(Page-level text extractions)
┌────────
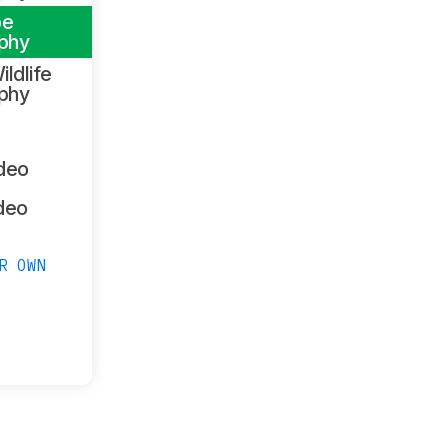
pe
phy
ildlife
phy
ideo
deo
R OWN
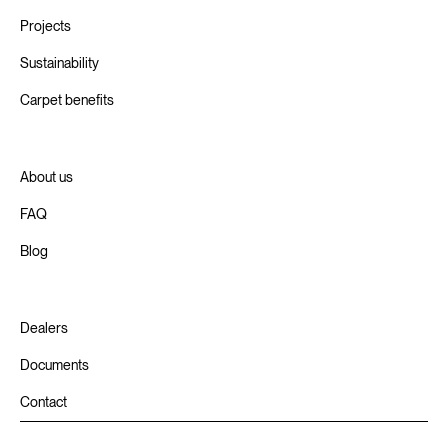
Projects
Sustainability
Carpet benefits
About us
FAQ
Blog
Dealers
Documents
Contact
└────────
# What to produce
Repeat every entry above precisely, leaving each picture out.

# Output below
pe
phy
ildlife
phy
ideo
deo
R OWN
Projects
Sustainability
Carpet benefits
About us
FAQ
Blog
Dealers
Documents
Contact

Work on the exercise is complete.